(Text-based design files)
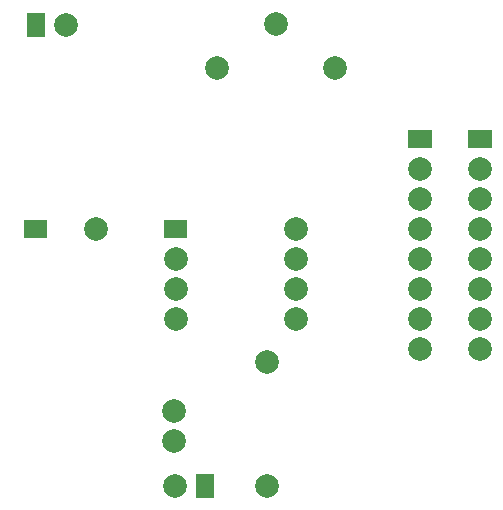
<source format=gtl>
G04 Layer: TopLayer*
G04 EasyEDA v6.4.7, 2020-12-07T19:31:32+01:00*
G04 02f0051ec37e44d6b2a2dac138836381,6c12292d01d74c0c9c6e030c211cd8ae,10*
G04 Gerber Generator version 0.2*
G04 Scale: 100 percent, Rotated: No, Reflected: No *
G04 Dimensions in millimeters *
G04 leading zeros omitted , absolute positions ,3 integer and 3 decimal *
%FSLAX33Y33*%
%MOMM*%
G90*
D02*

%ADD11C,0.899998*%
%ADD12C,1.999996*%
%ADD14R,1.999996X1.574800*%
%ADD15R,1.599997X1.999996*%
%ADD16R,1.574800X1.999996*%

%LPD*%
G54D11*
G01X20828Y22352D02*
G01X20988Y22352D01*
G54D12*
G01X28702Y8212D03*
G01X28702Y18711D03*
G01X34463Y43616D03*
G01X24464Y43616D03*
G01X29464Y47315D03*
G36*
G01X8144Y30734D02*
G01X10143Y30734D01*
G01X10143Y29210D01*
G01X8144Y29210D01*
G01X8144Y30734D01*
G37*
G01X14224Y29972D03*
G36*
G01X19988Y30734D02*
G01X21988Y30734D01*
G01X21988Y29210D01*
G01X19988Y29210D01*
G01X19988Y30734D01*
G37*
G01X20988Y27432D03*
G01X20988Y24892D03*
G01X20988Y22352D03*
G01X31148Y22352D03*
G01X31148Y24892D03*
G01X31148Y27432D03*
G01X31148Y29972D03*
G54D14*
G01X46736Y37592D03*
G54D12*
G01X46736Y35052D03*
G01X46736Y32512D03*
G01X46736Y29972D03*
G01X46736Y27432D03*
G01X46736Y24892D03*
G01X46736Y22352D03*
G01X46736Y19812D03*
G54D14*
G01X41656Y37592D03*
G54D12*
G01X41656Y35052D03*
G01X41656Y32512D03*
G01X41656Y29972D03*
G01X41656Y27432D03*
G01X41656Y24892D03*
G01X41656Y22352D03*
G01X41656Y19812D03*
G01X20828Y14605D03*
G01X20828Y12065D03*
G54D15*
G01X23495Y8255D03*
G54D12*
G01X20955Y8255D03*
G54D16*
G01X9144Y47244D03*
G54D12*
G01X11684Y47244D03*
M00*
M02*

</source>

--

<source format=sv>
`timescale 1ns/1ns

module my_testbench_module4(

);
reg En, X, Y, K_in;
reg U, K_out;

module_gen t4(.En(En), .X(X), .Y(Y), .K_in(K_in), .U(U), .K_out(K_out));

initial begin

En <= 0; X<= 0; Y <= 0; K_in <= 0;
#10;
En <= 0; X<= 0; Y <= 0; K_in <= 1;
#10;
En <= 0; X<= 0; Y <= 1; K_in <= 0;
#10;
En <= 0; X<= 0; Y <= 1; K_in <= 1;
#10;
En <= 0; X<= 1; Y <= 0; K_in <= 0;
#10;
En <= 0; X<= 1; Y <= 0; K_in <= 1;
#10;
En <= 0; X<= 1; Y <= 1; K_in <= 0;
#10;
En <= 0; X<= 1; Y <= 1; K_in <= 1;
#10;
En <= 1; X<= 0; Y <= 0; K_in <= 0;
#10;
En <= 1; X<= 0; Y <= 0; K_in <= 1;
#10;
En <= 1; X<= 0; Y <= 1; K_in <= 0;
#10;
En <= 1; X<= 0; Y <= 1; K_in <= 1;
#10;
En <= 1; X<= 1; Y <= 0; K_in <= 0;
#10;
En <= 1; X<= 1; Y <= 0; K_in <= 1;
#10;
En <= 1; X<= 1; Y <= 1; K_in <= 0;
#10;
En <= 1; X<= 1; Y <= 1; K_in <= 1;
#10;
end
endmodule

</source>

--

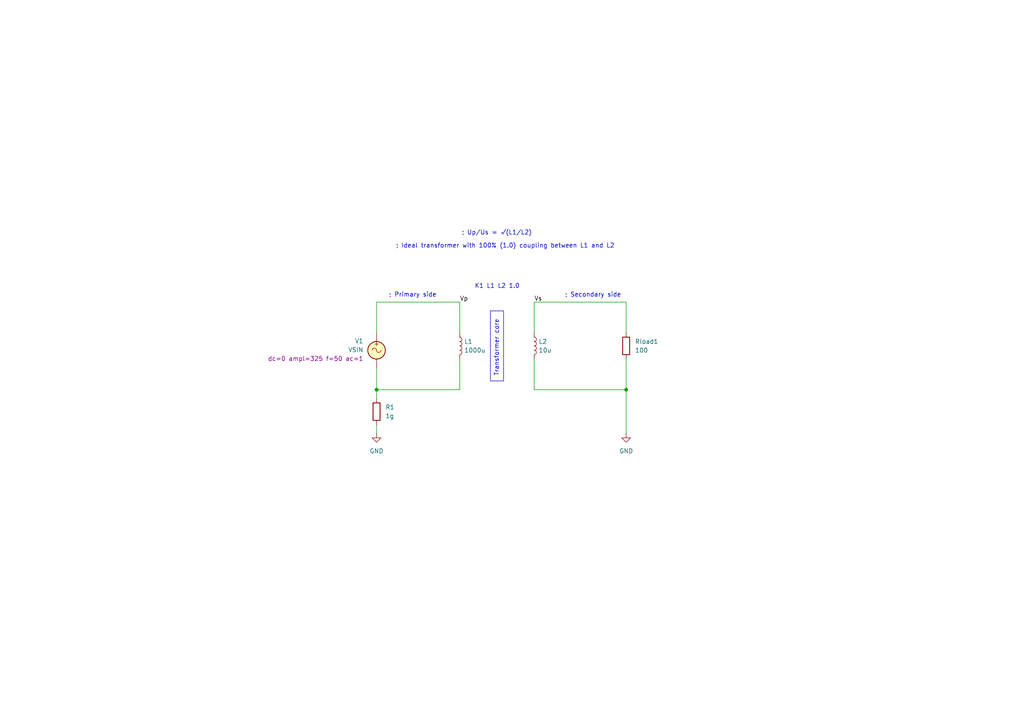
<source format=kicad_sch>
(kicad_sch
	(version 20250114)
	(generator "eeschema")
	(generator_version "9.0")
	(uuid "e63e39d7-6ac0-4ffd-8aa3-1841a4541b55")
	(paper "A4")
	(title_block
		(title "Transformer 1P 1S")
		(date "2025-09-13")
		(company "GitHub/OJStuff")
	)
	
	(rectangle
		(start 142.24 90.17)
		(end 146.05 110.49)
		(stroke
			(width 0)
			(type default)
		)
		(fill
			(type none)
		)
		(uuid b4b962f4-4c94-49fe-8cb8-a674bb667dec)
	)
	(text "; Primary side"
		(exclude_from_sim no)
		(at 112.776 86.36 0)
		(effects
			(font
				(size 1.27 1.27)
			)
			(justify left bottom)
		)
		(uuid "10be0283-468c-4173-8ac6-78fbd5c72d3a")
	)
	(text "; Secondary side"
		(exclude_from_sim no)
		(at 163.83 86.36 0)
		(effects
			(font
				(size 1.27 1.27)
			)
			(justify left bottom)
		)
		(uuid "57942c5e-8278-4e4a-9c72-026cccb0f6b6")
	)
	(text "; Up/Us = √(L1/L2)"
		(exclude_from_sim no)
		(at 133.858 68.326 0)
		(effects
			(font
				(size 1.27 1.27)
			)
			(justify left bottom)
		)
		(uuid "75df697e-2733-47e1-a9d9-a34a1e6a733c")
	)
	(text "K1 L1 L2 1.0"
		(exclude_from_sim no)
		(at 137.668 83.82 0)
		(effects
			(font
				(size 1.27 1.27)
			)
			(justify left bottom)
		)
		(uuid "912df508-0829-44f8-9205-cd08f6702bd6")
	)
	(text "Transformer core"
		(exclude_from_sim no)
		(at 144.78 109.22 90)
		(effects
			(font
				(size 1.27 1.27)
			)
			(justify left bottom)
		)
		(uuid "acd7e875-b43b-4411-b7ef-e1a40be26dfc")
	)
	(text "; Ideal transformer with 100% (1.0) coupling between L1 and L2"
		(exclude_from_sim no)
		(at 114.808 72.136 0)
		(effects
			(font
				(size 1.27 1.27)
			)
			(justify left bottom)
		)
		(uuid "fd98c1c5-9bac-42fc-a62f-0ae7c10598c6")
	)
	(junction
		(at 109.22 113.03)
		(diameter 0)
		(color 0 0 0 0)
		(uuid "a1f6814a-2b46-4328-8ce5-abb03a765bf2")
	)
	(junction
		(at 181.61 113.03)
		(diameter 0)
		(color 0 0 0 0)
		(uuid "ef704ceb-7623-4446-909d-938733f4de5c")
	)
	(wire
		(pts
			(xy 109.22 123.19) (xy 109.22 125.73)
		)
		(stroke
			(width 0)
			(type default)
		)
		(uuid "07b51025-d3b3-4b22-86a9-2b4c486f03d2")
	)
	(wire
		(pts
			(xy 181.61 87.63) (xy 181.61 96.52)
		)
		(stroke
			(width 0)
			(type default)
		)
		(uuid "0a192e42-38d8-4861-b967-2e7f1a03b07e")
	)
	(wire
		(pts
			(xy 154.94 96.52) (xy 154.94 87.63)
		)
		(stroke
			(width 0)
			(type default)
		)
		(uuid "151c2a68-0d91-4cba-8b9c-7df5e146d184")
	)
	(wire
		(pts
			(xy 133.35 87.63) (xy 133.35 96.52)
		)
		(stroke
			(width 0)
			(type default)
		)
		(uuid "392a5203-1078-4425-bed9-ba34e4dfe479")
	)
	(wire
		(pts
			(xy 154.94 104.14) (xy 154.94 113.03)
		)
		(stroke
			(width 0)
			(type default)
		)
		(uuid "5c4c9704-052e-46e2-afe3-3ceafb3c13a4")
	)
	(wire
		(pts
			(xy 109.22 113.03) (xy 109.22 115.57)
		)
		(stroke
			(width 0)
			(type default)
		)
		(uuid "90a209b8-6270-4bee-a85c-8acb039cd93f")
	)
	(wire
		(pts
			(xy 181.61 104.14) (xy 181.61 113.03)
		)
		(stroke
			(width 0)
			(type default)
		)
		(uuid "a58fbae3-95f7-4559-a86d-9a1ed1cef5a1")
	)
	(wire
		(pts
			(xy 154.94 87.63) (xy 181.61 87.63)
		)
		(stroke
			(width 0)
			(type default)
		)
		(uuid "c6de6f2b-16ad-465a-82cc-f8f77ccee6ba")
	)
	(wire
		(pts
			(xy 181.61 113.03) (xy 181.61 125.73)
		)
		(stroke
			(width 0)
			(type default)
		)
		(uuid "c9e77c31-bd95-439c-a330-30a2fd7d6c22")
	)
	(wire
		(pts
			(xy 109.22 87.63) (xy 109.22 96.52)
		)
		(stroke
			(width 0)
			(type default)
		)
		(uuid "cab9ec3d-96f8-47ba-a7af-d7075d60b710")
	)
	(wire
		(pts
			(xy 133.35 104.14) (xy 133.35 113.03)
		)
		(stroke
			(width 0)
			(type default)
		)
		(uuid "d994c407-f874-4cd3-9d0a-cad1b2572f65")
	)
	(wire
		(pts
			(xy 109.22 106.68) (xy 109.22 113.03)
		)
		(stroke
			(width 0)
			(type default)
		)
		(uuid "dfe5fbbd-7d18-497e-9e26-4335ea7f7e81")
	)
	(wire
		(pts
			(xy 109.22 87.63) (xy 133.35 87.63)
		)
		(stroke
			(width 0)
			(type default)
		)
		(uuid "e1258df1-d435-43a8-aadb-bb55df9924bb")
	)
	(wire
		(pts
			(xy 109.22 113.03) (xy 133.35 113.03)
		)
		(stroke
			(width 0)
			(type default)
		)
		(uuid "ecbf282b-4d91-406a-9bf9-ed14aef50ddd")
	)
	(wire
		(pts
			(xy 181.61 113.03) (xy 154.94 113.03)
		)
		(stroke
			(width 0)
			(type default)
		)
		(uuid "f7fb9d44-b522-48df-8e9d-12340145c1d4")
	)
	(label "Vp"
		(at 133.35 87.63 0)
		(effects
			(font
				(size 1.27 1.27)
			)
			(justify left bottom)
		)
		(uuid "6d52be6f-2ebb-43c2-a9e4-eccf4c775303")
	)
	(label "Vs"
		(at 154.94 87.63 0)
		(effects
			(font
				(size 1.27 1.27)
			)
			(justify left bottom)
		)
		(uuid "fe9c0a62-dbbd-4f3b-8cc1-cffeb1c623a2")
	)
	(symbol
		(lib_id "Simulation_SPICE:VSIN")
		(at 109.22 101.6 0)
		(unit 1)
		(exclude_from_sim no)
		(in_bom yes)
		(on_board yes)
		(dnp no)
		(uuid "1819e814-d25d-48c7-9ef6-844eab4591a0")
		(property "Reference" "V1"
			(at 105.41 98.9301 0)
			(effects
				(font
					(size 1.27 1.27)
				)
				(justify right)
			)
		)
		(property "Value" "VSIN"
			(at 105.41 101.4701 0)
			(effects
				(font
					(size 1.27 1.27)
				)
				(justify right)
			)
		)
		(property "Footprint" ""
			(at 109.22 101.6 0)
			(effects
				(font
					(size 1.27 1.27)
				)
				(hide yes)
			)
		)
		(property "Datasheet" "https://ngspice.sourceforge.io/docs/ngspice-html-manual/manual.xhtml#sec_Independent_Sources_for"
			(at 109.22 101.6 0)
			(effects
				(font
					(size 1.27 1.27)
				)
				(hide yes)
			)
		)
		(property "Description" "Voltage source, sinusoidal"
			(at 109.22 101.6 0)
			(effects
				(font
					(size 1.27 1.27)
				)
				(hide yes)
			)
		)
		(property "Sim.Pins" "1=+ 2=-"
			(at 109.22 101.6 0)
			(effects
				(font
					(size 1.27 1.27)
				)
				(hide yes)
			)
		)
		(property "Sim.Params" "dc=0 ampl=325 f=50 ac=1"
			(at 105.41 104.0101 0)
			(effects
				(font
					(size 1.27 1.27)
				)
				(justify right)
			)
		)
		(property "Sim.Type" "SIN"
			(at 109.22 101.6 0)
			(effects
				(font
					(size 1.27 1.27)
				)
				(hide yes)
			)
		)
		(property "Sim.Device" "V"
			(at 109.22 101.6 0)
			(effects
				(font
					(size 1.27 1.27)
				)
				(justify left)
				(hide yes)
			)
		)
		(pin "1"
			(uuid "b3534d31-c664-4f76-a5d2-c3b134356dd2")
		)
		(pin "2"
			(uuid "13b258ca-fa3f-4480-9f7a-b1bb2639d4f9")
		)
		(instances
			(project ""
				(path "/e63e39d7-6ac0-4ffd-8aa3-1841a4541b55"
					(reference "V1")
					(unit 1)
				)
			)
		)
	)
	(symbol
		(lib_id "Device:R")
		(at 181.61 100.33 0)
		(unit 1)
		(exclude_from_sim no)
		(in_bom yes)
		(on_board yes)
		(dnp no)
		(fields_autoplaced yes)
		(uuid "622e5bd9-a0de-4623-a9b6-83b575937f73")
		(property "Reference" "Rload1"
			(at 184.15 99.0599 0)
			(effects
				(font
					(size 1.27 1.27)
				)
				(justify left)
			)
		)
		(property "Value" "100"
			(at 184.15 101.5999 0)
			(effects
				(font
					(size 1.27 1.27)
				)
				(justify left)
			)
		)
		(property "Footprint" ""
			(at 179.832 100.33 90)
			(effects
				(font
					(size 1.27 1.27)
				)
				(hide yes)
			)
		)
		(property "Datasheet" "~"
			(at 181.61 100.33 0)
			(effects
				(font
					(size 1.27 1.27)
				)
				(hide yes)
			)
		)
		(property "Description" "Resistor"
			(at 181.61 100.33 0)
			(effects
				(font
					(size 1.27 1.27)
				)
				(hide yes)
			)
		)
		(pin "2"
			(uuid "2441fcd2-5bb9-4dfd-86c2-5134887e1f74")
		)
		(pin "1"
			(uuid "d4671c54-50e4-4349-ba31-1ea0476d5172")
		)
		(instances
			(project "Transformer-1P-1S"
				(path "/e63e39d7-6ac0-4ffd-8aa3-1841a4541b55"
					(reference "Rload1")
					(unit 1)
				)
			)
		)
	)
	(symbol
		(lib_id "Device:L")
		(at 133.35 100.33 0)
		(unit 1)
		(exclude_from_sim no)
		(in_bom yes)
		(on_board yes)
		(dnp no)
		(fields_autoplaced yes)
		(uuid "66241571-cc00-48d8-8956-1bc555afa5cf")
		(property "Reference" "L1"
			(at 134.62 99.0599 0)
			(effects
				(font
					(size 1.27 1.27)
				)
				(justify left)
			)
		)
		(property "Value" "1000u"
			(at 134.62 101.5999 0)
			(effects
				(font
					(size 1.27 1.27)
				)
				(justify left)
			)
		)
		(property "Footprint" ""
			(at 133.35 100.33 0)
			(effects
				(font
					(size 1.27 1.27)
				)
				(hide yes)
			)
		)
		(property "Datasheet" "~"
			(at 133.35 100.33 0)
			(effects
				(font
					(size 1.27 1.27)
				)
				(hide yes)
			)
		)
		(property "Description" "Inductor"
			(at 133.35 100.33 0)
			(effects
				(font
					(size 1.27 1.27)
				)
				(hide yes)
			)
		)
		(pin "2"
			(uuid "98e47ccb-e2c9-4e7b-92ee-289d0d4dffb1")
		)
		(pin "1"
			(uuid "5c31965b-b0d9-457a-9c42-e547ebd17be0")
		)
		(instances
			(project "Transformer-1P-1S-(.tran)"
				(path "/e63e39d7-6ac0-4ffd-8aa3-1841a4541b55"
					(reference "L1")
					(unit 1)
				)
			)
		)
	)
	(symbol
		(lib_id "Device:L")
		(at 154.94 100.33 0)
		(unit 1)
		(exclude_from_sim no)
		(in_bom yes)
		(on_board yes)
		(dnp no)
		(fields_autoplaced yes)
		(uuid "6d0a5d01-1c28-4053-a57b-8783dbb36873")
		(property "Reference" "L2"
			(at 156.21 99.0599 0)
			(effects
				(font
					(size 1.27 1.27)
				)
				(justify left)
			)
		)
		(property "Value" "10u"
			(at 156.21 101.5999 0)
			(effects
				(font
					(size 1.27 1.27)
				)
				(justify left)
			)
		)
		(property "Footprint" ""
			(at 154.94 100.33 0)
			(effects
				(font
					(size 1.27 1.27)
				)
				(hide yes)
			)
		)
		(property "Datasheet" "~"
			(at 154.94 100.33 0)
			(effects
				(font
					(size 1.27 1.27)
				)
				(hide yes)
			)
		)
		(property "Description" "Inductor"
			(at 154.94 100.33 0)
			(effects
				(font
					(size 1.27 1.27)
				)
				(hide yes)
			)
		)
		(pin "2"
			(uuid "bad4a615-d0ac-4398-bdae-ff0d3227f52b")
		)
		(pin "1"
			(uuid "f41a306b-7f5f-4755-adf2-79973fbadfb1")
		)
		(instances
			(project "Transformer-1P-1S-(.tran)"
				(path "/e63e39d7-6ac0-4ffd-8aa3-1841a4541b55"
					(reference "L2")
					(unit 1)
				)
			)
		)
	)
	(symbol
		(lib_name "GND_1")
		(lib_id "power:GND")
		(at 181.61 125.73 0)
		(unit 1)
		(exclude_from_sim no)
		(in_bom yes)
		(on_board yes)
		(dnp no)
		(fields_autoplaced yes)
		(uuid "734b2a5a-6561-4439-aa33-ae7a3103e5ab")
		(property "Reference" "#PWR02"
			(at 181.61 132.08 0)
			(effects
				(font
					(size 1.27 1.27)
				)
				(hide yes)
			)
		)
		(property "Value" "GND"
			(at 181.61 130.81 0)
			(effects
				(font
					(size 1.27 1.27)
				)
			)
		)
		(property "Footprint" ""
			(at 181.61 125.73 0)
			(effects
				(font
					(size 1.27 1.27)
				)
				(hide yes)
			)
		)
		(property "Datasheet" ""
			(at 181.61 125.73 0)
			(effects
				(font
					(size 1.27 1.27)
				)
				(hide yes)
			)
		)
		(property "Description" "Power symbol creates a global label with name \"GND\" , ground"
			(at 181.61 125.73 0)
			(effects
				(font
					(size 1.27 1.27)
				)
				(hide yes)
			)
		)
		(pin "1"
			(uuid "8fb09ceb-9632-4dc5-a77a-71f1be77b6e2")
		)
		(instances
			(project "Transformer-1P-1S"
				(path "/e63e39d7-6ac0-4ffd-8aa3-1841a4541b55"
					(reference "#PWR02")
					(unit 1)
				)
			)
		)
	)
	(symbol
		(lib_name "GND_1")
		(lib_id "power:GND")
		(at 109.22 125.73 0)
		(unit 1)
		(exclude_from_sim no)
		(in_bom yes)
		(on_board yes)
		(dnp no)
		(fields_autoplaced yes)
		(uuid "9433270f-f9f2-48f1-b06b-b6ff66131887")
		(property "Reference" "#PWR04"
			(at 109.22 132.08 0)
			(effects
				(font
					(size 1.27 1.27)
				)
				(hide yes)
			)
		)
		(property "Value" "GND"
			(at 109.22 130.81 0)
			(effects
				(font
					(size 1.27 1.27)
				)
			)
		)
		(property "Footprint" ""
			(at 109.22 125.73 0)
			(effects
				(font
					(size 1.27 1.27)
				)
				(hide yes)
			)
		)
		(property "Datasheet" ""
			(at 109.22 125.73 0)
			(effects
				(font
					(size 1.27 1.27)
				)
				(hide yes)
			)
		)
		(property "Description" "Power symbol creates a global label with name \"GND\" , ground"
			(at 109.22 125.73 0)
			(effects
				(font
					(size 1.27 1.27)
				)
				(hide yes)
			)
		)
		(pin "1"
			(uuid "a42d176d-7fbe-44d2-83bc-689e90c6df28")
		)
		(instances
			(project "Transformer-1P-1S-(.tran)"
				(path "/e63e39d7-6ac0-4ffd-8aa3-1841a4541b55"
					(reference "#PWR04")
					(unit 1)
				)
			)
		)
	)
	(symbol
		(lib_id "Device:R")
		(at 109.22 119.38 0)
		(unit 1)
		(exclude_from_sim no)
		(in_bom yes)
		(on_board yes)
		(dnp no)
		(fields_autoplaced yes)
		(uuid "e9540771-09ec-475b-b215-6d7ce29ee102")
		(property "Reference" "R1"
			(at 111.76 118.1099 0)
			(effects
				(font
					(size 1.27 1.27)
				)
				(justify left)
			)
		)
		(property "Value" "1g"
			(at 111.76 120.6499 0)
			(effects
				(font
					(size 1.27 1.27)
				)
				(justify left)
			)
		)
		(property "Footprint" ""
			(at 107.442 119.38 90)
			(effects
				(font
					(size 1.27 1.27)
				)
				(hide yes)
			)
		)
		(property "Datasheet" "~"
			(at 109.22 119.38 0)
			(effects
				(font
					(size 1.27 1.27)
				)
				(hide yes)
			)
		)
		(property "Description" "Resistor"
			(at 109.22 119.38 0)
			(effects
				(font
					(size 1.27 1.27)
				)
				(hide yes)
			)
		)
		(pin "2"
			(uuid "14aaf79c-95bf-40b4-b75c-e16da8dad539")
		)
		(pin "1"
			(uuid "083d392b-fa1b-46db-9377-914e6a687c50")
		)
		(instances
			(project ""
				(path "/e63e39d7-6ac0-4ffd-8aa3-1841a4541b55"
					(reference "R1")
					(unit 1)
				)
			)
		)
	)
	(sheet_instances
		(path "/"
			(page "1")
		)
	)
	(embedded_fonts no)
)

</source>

• [The problem]: There is a run of lines above from the one with "<source format=gtl>" to the one with "G01X41656Y24892D03*"; print exactly that run, both ends included, and nothing else.

• [Written solution]:
<source format=gtl>
G04 Layer: TopLayer*
G04 EasyEDA v6.4.7, 2020-12-07T19:31:32+01:00*
G04 02f0051ec37e44d6b2a2dac138836381,6c12292d01d74c0c9c6e030c211cd8ae,10*
G04 Gerber Generator version 0.2*
G04 Scale: 100 percent, Rotated: No, Reflected: No *
G04 Dimensions in millimeters *
G04 leading zeros omitted , absolute positions ,3 integer and 3 decimal *
%FSLAX33Y33*%
%MOMM*%
G90*
D02*

%ADD11C,0.899998*%
%ADD12C,1.999996*%
%ADD14R,1.999996X1.574800*%
%ADD15R,1.599997X1.999996*%
%ADD16R,1.574800X1.999996*%

%LPD*%
G54D11*
G01X20828Y22352D02*
G01X20988Y22352D01*
G54D12*
G01X28702Y8212D03*
G01X28702Y18711D03*
G01X34463Y43616D03*
G01X24464Y43616D03*
G01X29464Y47315D03*
G36*
G01X8144Y30734D02*
G01X10143Y30734D01*
G01X10143Y29210D01*
G01X8144Y29210D01*
G01X8144Y30734D01*
G37*
G01X14224Y29972D03*
G36*
G01X19988Y30734D02*
G01X21988Y30734D01*
G01X21988Y29210D01*
G01X19988Y29210D01*
G01X19988Y30734D01*
G37*
G01X20988Y27432D03*
G01X20988Y24892D03*
G01X20988Y22352D03*
G01X31148Y22352D03*
G01X31148Y24892D03*
G01X31148Y27432D03*
G01X31148Y29972D03*
G54D14*
G01X46736Y37592D03*
G54D12*
G01X46736Y35052D03*
G01X46736Y32512D03*
G01X46736Y29972D03*
G01X46736Y27432D03*
G01X46736Y24892D03*
G01X46736Y22352D03*
G01X46736Y19812D03*
G54D14*
G01X41656Y37592D03*
G54D12*
G01X41656Y35052D03*
G01X41656Y32512D03*
G01X41656Y29972D03*
G01X41656Y27432D03*
G01X41656Y24892D03*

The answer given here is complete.